A bocados

¿Quién no ha saboreado el placer de una porción de algo? De membrillo, de chocolate en forma de bombón, de naranja convertida en gajos, de queso... Cada uno de esos momentos ha sido una porción de vida, centrado en el paladar, la textura y el deseo de que no termine... Porque así se nos presenta la vida, en porciones, formando un gran queso donde podemos encontrar desde gusanos hasta agujeros, pero también ternura y sabor; y donde hay que tener mucho cuajo para no darle un mordisco y comérselo a bocados.

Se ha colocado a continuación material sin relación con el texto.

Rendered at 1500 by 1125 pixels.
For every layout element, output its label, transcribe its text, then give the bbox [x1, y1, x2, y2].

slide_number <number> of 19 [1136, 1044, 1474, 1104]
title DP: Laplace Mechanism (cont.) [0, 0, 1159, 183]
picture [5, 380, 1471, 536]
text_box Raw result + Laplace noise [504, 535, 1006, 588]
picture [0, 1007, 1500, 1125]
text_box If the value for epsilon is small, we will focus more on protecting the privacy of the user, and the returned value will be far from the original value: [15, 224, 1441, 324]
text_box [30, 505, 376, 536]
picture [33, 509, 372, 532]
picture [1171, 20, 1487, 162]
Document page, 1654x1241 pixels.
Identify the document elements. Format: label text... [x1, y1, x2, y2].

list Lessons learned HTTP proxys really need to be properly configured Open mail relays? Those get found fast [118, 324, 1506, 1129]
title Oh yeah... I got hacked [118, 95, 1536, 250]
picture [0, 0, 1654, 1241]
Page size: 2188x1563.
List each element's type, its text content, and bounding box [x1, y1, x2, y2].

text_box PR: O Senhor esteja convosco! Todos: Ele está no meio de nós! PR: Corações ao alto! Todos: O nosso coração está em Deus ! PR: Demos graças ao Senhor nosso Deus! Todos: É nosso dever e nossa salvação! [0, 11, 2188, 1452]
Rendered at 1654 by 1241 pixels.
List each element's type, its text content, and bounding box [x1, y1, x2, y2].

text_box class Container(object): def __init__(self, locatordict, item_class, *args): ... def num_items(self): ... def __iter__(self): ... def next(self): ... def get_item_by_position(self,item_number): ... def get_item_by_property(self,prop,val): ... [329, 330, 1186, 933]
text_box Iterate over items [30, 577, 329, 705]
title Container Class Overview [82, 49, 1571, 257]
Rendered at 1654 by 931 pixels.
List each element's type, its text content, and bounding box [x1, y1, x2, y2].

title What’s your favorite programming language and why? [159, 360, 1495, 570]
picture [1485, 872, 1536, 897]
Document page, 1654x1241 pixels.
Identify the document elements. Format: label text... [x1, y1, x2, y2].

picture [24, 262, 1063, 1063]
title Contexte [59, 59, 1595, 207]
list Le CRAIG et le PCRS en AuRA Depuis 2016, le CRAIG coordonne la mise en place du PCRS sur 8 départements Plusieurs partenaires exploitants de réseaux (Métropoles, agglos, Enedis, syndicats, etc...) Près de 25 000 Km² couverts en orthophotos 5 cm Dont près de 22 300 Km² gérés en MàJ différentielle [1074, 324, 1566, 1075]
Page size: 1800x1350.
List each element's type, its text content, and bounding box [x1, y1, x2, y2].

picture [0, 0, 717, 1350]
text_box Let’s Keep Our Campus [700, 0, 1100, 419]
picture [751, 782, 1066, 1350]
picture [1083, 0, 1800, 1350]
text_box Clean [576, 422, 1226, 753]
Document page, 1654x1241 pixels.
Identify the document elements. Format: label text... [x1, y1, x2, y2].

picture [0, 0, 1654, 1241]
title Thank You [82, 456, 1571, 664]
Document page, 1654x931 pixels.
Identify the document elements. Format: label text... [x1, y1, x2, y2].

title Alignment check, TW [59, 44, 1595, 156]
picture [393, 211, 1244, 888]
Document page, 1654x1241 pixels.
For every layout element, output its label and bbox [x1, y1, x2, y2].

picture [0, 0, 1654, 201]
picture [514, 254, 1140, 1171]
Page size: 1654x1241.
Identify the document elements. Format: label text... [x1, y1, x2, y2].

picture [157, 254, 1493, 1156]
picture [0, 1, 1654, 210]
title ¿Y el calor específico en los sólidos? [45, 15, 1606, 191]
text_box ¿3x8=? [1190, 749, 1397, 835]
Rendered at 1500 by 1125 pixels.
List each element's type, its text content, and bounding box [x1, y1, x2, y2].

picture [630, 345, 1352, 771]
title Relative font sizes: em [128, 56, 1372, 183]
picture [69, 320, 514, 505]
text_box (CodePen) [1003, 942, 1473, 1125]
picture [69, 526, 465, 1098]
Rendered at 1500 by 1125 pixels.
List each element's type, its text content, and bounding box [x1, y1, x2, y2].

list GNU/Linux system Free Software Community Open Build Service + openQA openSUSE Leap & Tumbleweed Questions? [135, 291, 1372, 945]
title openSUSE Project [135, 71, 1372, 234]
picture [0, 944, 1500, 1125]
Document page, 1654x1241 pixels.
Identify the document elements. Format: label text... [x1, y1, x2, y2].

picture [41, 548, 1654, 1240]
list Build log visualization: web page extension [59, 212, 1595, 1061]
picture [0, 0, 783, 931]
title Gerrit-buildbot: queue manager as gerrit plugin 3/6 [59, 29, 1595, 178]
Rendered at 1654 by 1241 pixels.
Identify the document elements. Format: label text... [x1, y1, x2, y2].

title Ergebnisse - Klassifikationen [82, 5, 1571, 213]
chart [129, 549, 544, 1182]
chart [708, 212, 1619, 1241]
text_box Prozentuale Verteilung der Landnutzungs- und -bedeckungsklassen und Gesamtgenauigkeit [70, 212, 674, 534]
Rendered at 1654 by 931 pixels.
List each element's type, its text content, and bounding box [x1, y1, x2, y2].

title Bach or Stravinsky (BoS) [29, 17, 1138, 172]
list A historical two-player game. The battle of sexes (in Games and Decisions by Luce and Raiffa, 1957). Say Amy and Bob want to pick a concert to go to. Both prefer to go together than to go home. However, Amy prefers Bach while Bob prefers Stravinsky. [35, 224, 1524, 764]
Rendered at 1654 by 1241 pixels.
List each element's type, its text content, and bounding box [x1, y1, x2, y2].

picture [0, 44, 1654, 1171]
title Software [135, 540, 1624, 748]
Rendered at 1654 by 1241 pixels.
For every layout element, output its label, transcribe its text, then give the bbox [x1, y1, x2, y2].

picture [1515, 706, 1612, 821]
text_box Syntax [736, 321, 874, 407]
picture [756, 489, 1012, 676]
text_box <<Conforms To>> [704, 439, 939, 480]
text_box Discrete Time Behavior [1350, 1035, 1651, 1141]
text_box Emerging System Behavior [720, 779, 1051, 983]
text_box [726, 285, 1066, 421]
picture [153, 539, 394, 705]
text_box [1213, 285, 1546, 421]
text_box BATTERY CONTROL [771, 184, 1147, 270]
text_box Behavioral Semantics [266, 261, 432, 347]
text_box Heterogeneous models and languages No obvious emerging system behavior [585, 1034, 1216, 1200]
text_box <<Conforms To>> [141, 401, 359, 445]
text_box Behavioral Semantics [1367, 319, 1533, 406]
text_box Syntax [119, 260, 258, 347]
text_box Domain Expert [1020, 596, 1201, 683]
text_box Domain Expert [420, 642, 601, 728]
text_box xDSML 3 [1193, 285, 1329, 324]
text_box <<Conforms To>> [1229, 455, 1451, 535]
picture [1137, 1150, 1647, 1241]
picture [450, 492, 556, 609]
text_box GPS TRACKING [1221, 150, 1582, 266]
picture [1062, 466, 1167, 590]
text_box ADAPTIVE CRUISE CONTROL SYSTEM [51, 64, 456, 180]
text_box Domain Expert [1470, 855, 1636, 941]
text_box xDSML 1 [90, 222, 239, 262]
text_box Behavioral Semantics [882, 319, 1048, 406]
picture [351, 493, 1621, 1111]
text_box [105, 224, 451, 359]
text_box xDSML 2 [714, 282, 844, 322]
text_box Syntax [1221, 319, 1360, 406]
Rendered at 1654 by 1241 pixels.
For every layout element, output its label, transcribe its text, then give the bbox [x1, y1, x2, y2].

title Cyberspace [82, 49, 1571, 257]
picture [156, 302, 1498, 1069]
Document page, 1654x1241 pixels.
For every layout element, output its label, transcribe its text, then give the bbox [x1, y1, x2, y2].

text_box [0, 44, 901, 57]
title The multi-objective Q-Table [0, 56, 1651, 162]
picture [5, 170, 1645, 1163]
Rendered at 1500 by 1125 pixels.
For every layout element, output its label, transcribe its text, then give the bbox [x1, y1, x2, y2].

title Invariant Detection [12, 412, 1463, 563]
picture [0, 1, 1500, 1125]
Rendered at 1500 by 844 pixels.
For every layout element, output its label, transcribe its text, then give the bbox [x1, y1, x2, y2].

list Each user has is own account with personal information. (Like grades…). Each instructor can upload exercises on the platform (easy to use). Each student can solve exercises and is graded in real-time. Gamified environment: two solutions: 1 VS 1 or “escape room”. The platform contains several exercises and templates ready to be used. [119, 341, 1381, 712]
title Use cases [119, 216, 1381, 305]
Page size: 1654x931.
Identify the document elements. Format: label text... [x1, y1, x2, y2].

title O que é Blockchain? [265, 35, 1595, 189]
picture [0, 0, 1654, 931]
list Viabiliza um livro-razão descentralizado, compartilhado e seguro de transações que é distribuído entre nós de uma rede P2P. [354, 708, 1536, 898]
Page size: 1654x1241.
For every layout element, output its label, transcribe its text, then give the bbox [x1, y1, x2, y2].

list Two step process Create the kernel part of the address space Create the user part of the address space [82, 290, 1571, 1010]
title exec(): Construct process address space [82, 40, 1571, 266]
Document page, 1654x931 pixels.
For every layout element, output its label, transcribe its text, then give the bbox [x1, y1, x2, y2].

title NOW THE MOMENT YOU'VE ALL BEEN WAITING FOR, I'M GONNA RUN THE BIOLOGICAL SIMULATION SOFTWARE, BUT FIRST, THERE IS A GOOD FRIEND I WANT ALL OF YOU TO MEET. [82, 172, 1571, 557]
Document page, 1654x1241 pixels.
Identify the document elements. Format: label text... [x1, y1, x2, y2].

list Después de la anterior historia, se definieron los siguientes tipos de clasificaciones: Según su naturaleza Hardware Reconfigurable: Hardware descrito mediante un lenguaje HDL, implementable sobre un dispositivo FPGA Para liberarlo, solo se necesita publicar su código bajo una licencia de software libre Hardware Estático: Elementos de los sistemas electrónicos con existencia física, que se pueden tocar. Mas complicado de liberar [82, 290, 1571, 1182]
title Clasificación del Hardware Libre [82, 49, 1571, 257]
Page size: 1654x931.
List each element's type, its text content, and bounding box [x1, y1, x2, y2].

lunes, 1 de agosto de 2011

Liliputienses en Moscú

Un día agotador. Madrugón, tensión aerofóbica por duplicado debido a la escala en Hungría, recorrido en tren, otro en metro, paseo con el rumbo equivocado, nuevo paseo en metro, llegada al hotel, viaje al pasado en ascensor, reparto de habitaciones, limpieza de la bolsa de aseo en la que reventó un bote de crema, no hay tiempo para ducharse, nuevo paseo, gente bebiendo por la calle, es tarde, hay mucha gente por la calle para la hora que es, el paseo sigue, nos vamos acercando, sabemos que no queda nada, que al girar podemos encontrarla, alargamos los pescuezos para que la vista alcance antes que nuestros pies lo que estamos buscando y objetivo cumplido, allí estaba, amplia, infinita, envolvente, misteriosa, la plaza Roja, con su guinda de cuento de hadas, sacada de una bola de cristal de una tienda de recuerdos, majestuosa, intensamente colorida, emulando una tarta de chucherías gigante, daban ganas de lamerla, de arrancarle un trocito y echarlo a la boca (estoy segura de que sabe a algodón de azúcar), la catedral de San Basilio. Me sentí liliputiense. Una belleza estremecedora. No hubo una sola noche que no volviéramos a verla, a recorrer los setecientos metros de largo y los ciento treinta de ancho que ese nicho de arquitectura nos otorgaba. Ahí permanecíamos, cuatro adultos que aún conservaban el espíritu impresionable de un niño, en fila frente a ella, sin articular palabra (no hacía falta pedir silencio) durante unos instantes, hasta que sentenciábamos al unísono: es espectacular, no me cansaría de mirarla. Después, volviendo sobre los pasos andados por esos noventa y un mil metros cuadrados de adoquines, reflexionábamos, bajo la mirada ya inerte de Lenin, y nos aturdían preguntas sin respuesta que adivinábamos en los ojos de los lugareños, gente aplastada por la conformidad impuesta. El cansancio de nuestros pies se desvanecía de un plumazo.